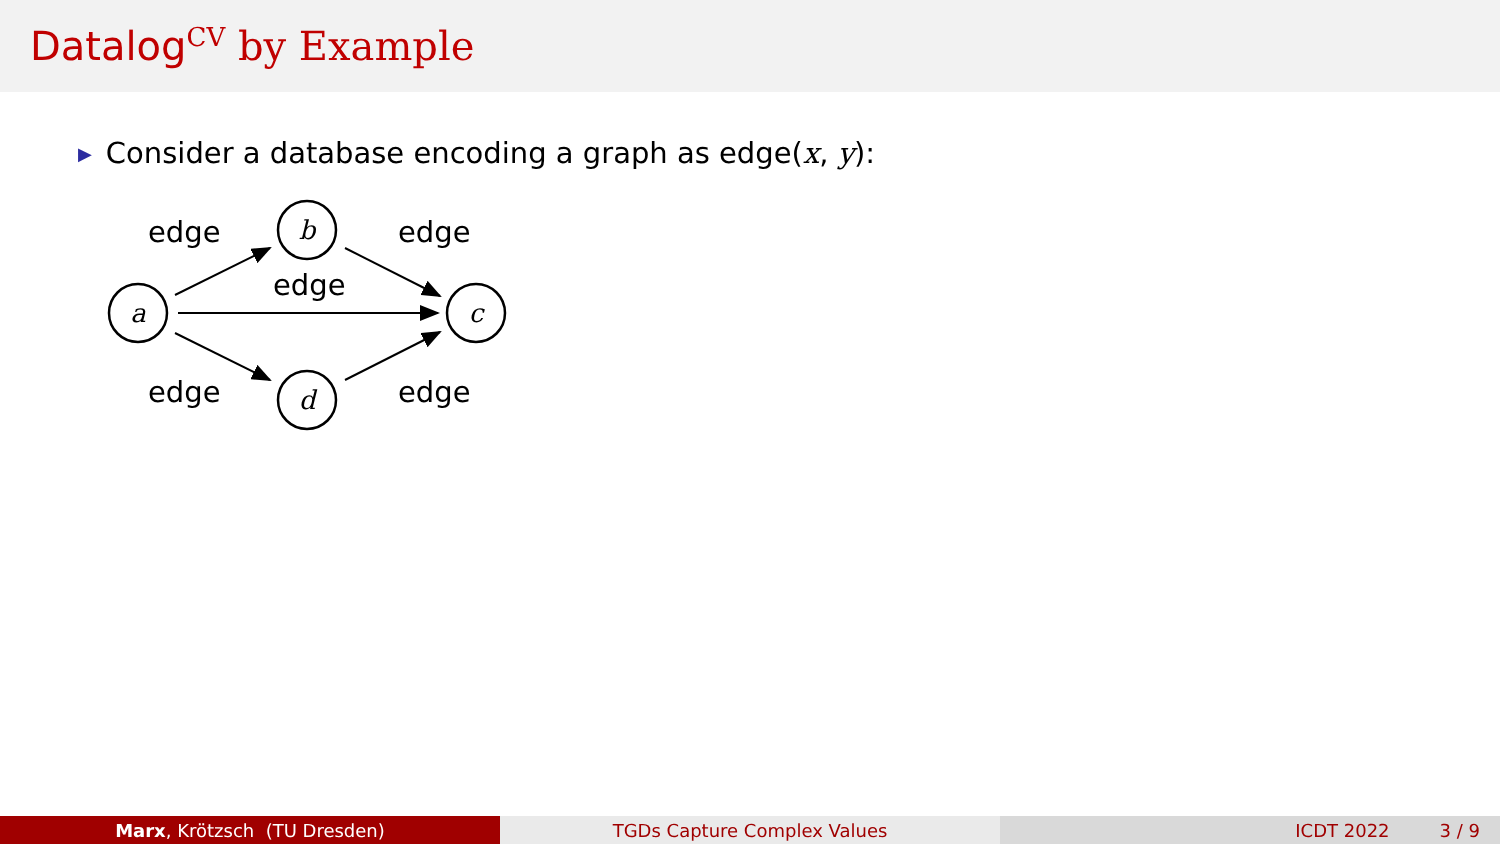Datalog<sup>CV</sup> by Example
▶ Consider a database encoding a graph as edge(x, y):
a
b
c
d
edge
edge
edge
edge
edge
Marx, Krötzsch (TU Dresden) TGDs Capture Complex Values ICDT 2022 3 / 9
• • • • •
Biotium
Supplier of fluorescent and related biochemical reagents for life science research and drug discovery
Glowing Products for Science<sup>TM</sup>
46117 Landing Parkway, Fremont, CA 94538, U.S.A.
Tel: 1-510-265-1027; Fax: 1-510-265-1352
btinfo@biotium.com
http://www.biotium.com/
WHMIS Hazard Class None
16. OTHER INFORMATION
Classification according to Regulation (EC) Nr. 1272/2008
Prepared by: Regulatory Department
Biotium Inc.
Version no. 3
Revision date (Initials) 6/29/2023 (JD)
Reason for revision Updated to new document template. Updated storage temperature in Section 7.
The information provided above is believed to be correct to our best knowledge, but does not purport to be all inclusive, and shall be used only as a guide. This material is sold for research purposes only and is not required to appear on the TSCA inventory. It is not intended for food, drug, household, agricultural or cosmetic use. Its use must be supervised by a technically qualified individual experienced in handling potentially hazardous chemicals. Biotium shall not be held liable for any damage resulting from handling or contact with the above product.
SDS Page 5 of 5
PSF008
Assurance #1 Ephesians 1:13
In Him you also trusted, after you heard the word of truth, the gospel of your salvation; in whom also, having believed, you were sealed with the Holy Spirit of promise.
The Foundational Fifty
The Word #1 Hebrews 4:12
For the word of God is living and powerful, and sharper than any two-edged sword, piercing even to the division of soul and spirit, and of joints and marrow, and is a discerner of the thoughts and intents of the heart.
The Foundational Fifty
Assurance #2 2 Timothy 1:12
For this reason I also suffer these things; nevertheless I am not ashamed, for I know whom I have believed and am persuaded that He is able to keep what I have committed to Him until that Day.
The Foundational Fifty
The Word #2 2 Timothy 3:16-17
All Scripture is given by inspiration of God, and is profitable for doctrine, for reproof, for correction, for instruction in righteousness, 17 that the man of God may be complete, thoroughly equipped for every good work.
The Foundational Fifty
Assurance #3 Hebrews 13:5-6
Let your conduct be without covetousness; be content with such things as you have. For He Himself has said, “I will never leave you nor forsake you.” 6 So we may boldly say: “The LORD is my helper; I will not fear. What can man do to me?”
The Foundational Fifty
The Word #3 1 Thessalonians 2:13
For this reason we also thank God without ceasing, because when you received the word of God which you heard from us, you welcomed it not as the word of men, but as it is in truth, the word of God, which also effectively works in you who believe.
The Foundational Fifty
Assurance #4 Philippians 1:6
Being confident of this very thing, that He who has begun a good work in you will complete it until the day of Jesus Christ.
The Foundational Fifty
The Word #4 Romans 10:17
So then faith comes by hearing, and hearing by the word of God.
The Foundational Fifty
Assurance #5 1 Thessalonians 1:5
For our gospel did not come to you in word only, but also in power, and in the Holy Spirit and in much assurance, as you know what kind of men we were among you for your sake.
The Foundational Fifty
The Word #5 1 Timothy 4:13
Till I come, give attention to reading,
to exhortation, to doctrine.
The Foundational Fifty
• • • • •
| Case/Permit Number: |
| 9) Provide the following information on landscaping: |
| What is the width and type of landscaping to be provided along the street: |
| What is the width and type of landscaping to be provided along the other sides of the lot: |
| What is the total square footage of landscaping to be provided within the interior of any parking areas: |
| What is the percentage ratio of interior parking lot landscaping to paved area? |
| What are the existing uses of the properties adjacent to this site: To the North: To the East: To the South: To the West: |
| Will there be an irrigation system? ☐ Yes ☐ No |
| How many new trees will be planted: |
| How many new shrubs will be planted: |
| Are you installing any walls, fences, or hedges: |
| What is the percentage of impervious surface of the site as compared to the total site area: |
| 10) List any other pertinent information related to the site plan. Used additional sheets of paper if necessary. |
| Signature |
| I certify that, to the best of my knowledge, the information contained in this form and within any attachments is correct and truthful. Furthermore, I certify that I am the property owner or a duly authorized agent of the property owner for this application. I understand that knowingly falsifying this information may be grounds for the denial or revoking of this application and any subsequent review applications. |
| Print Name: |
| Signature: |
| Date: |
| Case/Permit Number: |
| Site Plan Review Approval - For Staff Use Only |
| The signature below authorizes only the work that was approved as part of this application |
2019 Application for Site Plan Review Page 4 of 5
• • • • •
EXERCISE BRIEF
Copy out each line of the data where the string "Hebrews" appears.

EXERCISE ANSWER
The Word #1 Hebrews 4:12
Assurance #3 Hebrews 13:5-6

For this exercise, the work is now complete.